Extract:
┌────────

Filed under: Food, Poverty | Tags: InterAction, Josette Sheeran, Robert Zoellick, Samuel Worthington, World Bank, World Food Program
Yesterday, I attended an event at the Brookings Institution, the focus of which was the “silent tsunami,” a term coined by the World Food Program’s Josette Sheeran to describe the growing global food crisis. The panel was comprised of Sheeran, World Bank President Robert Zoellick and Samuel Worthington, President of InterAction, a coalition of U.S.-based NGOs that deal specifically with issues of poverty. To call the topic of discussion dismaying would be a profound understatement. I’ve covered food security a few times before, especially at the height of the crisis in 2008 when food prices around the world were leading political instability in several countries.. Things were bad then, but they can in fact get much worse in the years ahead.

└────────

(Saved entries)

┌────────

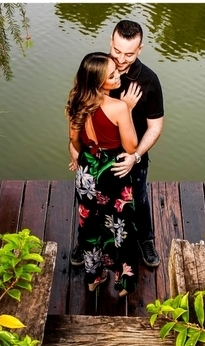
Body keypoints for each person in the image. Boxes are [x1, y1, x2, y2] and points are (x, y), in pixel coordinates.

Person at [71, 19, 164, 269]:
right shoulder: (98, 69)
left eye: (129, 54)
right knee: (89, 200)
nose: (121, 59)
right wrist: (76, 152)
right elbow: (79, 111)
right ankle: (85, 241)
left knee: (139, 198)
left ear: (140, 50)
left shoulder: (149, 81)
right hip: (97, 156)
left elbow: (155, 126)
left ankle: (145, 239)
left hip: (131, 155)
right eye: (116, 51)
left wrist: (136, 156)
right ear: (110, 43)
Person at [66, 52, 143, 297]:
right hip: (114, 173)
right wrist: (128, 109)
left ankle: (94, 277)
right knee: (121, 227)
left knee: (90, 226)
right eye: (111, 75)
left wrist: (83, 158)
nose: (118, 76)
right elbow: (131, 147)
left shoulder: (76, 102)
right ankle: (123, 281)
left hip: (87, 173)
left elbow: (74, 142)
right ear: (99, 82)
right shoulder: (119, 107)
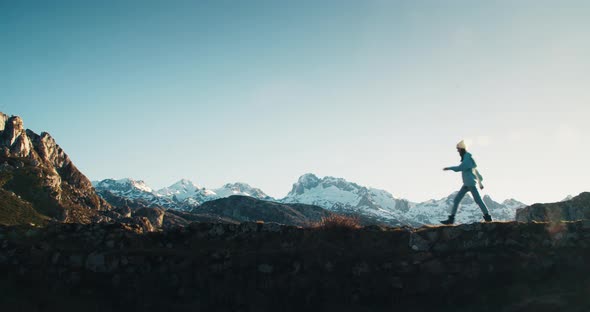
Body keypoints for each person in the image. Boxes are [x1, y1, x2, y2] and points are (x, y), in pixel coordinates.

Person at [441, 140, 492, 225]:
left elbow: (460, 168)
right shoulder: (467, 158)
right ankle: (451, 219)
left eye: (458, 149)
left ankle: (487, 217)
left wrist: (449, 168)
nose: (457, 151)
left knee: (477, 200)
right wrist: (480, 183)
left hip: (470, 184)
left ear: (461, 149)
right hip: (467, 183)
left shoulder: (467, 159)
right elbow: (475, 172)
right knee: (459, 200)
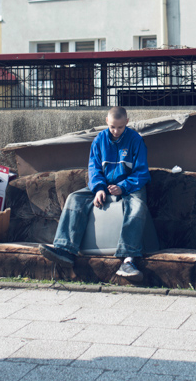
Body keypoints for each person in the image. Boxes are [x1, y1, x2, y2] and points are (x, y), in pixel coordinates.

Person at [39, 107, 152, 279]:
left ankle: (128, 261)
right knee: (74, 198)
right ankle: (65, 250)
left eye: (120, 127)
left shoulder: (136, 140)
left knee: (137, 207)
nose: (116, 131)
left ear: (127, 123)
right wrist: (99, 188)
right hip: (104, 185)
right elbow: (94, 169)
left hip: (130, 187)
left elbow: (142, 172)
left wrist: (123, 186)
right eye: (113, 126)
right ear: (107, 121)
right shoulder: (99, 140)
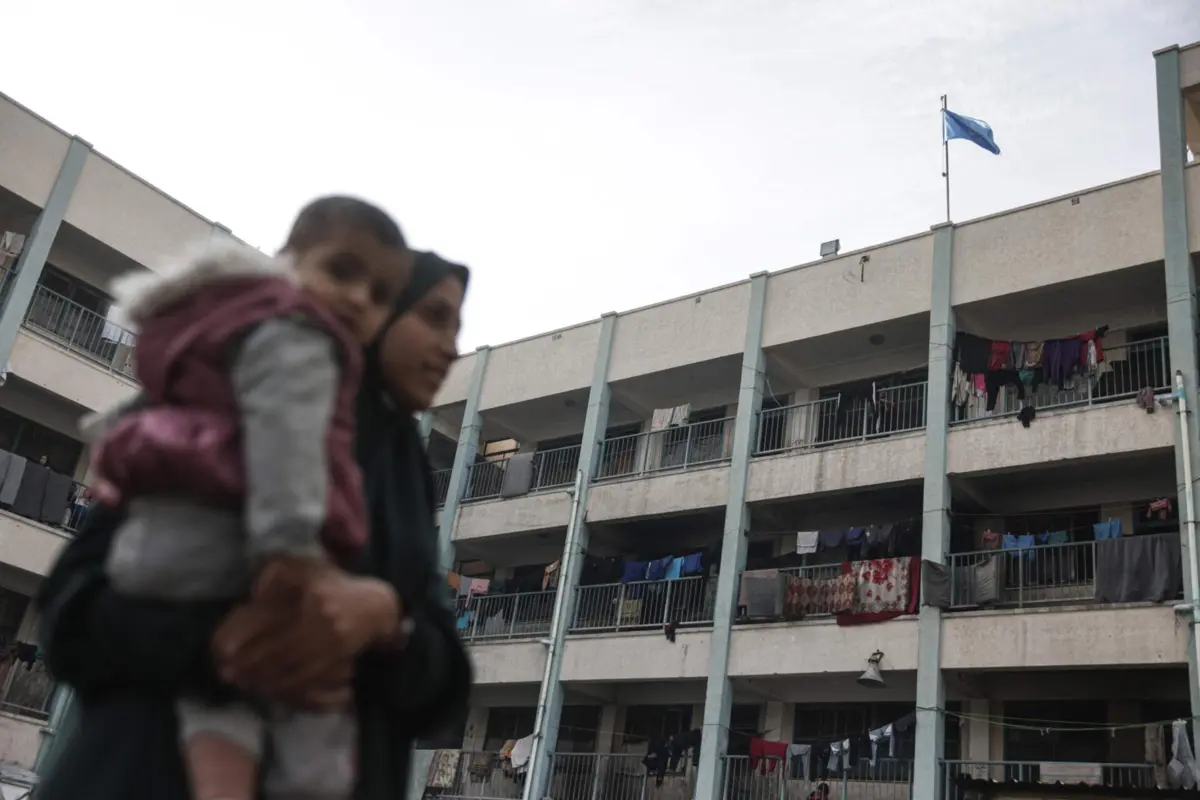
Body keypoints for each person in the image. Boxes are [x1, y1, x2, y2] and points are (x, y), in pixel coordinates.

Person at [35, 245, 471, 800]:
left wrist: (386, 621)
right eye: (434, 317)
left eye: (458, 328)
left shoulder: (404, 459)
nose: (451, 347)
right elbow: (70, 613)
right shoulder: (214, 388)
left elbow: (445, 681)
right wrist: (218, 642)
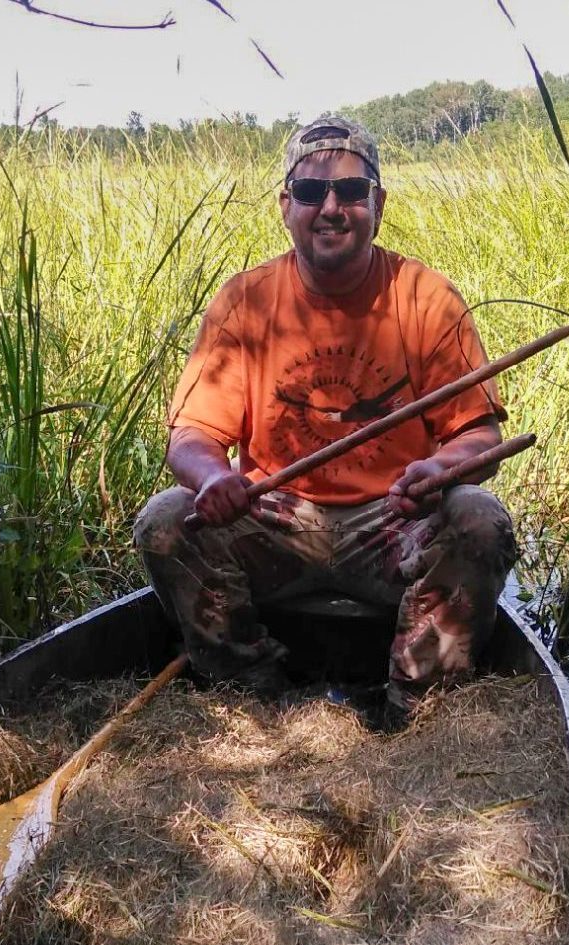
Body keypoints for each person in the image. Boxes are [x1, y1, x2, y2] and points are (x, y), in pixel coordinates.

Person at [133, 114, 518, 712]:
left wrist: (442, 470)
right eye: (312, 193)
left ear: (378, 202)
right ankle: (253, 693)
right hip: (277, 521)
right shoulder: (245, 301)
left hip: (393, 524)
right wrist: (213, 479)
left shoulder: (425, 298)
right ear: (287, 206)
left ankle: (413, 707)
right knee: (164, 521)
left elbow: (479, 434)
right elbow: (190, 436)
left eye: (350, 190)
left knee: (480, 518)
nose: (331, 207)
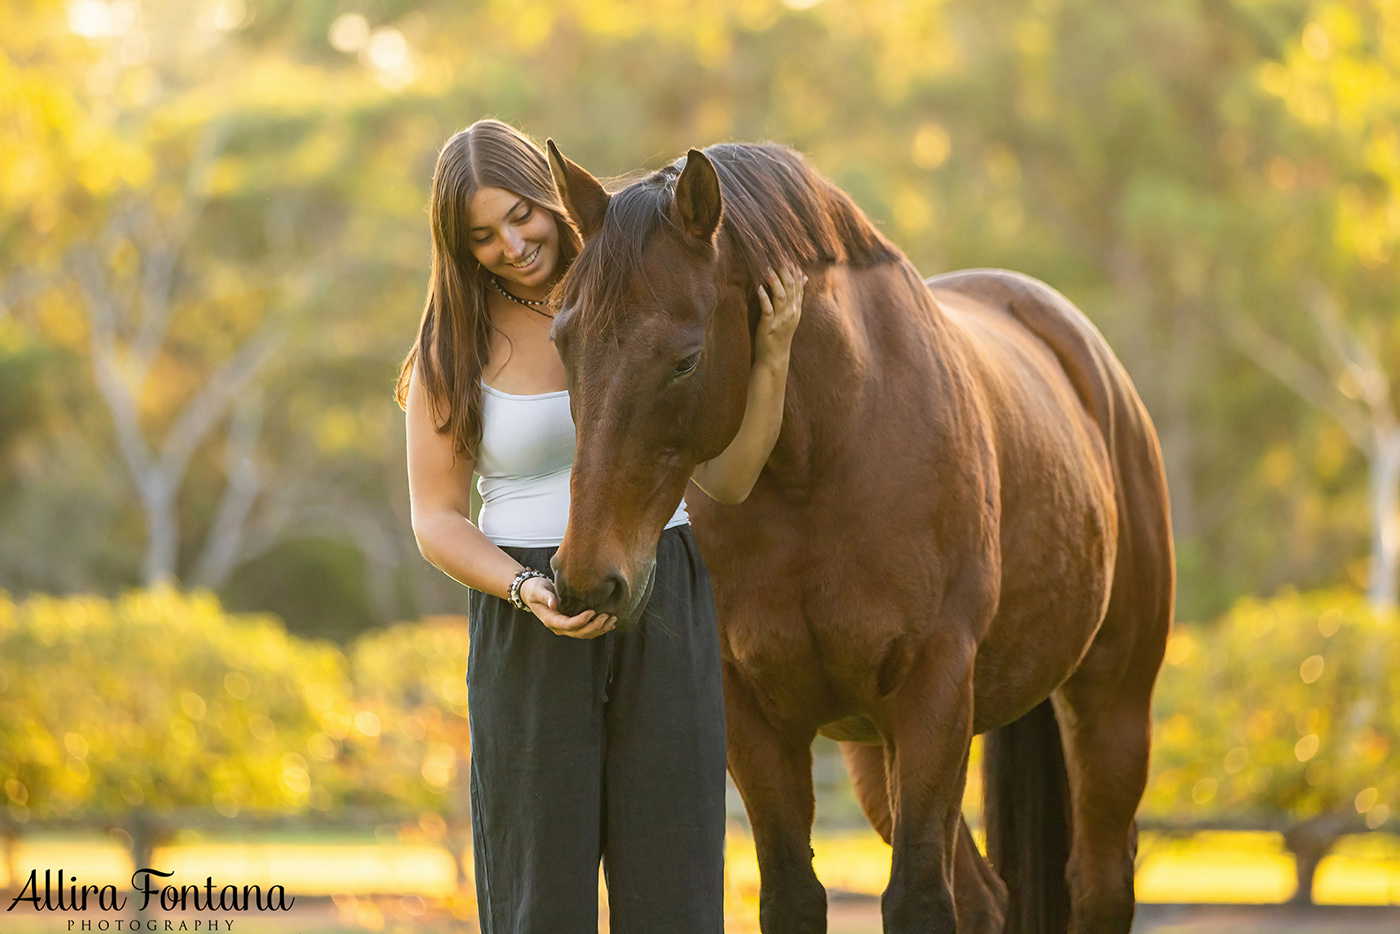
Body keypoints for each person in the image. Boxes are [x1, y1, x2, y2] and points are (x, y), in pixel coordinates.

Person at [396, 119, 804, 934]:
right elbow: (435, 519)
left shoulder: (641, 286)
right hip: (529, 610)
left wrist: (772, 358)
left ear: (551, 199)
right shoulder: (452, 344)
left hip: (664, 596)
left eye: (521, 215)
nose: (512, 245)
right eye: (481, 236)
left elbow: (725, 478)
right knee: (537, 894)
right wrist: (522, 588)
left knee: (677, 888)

└────────

Problems to work on:
(1) For each statement below, state whether it agrees with the post on the global food crisis. Answer yes or no and quote the words of the post that decide it.
(a) The term "silent tsunami" was coined by Robert Zoellick.
(b) InterAction is a coalition of U.S.-based NGOs.
(c) The event took place at the Brookings Institution.
(2) Answer these questions using the post on the global food crisis.
(a) Under which two categories is the post filed?
(b) Who is the President of InterAction?
(c) In which year was the crisis at its height?
(3) Write the next part of the post on the global food crisis, starting after its final sentence.

Answers by item:
(1)
(a) No: "a term coined by the World Food Program’s Josette Sheeran"
(b) Yes: "a coalition of U.S.-based NGOs that deal specifically with issues of poverty"
(c) Yes: "I attended an event at the Brookings Institution"

(2)
(a) Food and Poverty
(b) Samuel Worthington
(c) 2008

(3)
As it stands, some 17% of the world’s growing population lives in hunger and 90% of malnutrition can be found in only 36 countries. Worse, with a little more than 5 years left until 2015, the Millennium Development Challenge goal of reducing global poverty and hunger by 50% seems highly unlikely. With the current global financial crisis, donor countries are finding it increasingly difficult to contribute to organizations such as the World Food Program. And the programs that do exist have neglected agricultural development. All of this while global food prices have increased by 50% since 2000.
According to World Bank estimates, more than 53 million more people will be pushed into extreme poverty as a result of the current crisis. What, if anything, is the solution? What is needed, according to the panelists, is for governments to take ownership of food security issues by implementing targeted safety nets. Food stamps here in the United States, for example, are an effective safety net. Sheeran mentioned Brasil’s Bolsa Família, a safety net program started in 2003 as part of the countries larger Fome Zero plan of eradicating extreme poverty, as a successful model. One reason that Bolsa Família is so powerful is that it is targeted. Under the program, poor Brasilian families are given stipends, but only on the condition that parents put their children in school and have them vaccinated and that pregnant women seek neonatal care. The highly successful program reaches more than 11 million families in the country, especially those in the Nordeste, where poverty is most acute.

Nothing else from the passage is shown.